The Story
Why it exists.
The beginning
Le Ré Noir numbers its compositions rather than naming them. Each entry is a study, a question posed in material. So #355 Poirot arrives named for a fictional detective known for sitting quietly in a room and noticing everything others miss. The choice feels deliberate: a fragrance that reads as sweet and fruity on the surface, but holds depth in the drydown. Valery Sokolov built this around contrast, the effervescent, celebratory quality of champagne against powdery heliotrope and warm musk. It is a composition that asks something of the wearer rather than offering everything at once.

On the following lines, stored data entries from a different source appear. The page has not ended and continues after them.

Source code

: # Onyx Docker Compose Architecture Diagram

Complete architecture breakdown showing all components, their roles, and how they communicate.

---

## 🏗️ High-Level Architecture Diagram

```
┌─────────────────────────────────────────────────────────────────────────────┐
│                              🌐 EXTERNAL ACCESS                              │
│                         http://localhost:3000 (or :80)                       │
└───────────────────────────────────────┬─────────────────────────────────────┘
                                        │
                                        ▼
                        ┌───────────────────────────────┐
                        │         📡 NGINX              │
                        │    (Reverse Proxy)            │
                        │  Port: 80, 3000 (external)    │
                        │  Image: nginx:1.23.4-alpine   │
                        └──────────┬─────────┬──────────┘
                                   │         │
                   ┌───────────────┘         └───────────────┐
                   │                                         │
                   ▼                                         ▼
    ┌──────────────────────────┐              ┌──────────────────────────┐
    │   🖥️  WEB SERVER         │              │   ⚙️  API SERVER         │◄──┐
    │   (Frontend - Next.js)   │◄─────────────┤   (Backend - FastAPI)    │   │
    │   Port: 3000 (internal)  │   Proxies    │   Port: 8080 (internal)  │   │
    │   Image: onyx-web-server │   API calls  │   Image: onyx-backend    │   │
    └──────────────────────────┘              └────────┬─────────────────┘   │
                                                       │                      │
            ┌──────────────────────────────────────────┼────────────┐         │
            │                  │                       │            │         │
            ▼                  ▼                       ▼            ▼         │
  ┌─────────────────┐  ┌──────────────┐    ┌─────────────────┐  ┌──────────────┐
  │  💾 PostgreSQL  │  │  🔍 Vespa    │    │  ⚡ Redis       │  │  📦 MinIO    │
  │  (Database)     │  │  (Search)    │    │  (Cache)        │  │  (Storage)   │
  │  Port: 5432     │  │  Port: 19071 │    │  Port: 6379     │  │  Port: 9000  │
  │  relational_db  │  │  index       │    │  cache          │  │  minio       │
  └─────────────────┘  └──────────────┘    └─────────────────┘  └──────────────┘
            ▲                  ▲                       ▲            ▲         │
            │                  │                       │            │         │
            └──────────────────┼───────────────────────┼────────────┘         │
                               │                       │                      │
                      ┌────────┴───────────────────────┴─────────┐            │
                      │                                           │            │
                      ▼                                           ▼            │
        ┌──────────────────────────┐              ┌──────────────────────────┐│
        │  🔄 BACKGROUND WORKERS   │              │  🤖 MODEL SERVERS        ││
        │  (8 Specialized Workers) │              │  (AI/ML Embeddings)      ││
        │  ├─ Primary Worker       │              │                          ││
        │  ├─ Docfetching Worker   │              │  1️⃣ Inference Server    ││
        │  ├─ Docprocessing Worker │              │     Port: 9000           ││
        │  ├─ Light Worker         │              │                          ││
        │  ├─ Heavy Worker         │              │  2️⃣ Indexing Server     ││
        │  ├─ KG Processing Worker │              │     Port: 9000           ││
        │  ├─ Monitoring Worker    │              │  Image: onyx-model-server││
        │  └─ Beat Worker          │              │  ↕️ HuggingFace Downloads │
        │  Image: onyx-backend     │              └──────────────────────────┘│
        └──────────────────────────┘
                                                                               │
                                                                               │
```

The note structure is unusual for a floral fruity gourmand. Instead of vanilla or caramel as the sweet anchor, Le Ré Noir uses champagne, an effervescent, ephemeral material that lifts the pear and peach into something more alive. The heliotrope adds a powdery, slightly medicinal sweetness that most fragrances in this category avoid. Ylang-ylang bridges the gap between the bubbly opening and the intimate drydown, its tropical richness tempering the coolness of the vetiver. The result is a scent that evolves from celebration to introspection in a single wearing.
The evolution
The first minutes are effervescent, pear and champagne, bright and almost fizzy against the skin. A warmth underneath suggests sun on ripe fruit. Then the white flowers arrive, creamy and slightly heady, and the composition shifts. It becomes quieter, more intimate. The peach in the heart is riper now, less crisp, more languid. Heliotrope adds its powdery sweetness, and something aquatic lingers at the edges. By the mid-drydown, the ylang-ylang has settled into the composition and the scent is warmer, closer, skin-like. Vetiver is the thread that runs through everything, present from the start, grounding the sweetness, keeping it from becoming syrupy. The final hours are musky and soft, heliotrope lingering with a warm, intimate quality that is barely there but unforgettable. On fabric, a whisper of the powdery warmth remains into the next day.
Cultural impact
Among niche collectors, Le Ré Noir is known for compositions that reward attention. #355 Poirot has found an audience among those who appreciate fruity florals with unexpected depth, a demographic that values the journey over the first impression. Its reception reflects a growing appetite for confident, playful compositions in a market often dominated by safe choices.